**Document section**
What is Emotional Intelligence?
Emotional Intelligence or EI is a term used commonly in the business and professional world. You might also hear it called EQ or Emotional Quotient. Whatever the terms used, people are always banging on about it, aren’t they? You’ve probably heard them saying such things as, “You need more emotional intelligence” or “We need to hire for emotional intelligence.” It’s said with so much conviction you feel you must be the only one who doesn’t get it. Stress not. You’re not the only one. Far from it in fact. If they are honest, most people would admit they don’t get it. If you’re any sort of professional manager in any modern organisation, you’ll hear about it a lot. It therefore makes sense to get a good handle on it.
In relation to EI then, there are four types of people in the workplace. The ones who have high EI already often assume everyone else already understands it; they therefore feel no real need to explain it. There are the ones who don’t have it and couldn’t care less about anyone else anyway. Then there are the ones who do get EI and are keen to inform and help others and there are the ones who want to get it but don’t know where to start. This whirlwind tour article is for the last two types and especially the last type.
The definition of Emotional Intelligence we’ll use:
In a nutshell, I define having well-developed emotional intelligence as:
“Possessing a well-developed ability and willingness to closely and honestly monitor our internal emotional states and take full control of them and full responsibility for them. At the same time, we need an ability and willingness to monitor the emotional states of other people and to take full responsibility for carefully managing our relationships with those people.”
That’s it really. Were you expecting more? It is easy enough to define but takes a lot of effort to get right. So many people don’t get it right because they can’t be arsed to put the work in. It’s an ongoing commitment toward excellence.

Collection entries
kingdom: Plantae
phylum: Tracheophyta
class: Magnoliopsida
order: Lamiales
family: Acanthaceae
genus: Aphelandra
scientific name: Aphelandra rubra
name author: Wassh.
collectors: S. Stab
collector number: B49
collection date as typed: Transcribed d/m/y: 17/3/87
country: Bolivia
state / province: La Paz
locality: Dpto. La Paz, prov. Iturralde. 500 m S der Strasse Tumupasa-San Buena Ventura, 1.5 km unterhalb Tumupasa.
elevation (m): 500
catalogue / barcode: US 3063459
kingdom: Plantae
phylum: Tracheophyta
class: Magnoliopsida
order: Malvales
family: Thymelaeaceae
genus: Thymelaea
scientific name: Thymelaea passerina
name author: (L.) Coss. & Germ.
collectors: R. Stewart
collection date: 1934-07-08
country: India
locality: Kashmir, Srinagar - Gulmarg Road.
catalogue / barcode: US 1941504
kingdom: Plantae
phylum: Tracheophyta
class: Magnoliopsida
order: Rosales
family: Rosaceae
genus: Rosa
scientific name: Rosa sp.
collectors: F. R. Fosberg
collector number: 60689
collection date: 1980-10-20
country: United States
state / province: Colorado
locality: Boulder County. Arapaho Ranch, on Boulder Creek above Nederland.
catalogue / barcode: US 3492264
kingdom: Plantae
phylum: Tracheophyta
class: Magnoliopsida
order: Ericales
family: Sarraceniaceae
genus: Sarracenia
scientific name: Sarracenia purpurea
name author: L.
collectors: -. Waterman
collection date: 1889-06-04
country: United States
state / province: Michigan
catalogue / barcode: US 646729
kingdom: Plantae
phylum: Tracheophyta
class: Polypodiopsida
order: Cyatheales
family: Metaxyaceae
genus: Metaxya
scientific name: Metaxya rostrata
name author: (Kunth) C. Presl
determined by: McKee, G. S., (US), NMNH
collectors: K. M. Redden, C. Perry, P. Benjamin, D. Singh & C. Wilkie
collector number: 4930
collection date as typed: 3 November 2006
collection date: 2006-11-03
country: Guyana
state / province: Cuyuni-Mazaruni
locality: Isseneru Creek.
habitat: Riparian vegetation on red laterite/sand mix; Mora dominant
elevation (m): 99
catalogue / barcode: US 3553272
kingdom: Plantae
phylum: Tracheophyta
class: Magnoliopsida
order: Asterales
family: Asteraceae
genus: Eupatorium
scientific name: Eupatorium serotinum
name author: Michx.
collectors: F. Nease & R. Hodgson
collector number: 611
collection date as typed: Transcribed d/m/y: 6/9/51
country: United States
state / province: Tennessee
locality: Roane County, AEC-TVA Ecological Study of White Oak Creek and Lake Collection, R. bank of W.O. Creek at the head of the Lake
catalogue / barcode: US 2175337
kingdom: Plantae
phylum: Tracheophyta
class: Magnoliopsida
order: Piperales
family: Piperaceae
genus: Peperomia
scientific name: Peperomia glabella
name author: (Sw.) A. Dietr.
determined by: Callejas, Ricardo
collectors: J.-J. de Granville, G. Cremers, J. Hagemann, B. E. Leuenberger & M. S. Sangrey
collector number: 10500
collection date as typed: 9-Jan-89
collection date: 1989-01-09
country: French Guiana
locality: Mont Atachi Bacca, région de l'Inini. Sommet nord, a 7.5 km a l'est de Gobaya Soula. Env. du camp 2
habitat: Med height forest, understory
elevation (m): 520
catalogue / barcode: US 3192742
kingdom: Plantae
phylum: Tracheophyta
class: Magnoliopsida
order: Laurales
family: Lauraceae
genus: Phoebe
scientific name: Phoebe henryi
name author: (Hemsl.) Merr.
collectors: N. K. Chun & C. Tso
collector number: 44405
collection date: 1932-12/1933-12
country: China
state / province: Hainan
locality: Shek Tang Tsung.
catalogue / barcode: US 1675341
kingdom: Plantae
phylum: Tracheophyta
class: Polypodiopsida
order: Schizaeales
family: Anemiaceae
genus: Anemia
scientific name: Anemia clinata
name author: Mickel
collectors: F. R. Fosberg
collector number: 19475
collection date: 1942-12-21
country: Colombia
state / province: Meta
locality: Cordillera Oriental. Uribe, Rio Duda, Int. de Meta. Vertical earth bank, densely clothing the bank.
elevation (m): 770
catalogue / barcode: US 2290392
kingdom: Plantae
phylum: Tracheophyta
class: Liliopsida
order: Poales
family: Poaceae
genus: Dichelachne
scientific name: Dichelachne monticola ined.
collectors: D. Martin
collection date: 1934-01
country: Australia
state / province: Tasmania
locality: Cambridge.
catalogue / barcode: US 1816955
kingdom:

**Given task 1**
According to the emotional intelligence article, why does it make sense to get a good handle on EI?
**Given task 2**
Copy the lines of the listing from the one holding "collector number: 19475" through the end of the listing, inclusive.
The emotional intelligence article and the listing have nothing to do with each other.

**Exercise response 1**
Anyone working as a professional manager in a modern organization will hear about emotional intelligence a lot.

**Exercise response 2**
collector number: 19475
collection date: 1942-12-21
country: Colombia
state / province: Meta
locality: Cordillera Oriental. Uribe, Rio Duda, Int. de Meta. Vertical earth bank, densely clothing the bank.
elevation (m): 770
catalogue / barcode: US 2290392
kingdom: Plantae
phylum: Tracheophyta
class: Liliopsida
order: Poales
family: Poaceae
genus: Dichelachne
scientific name: Dichelachne monticola ined.
collectors: D. Martin
collection date: 1934-01
country: Australia
state / province: Tasmania
locality: Cambridge.
catalogue / barcode: US 1816955
kingdom:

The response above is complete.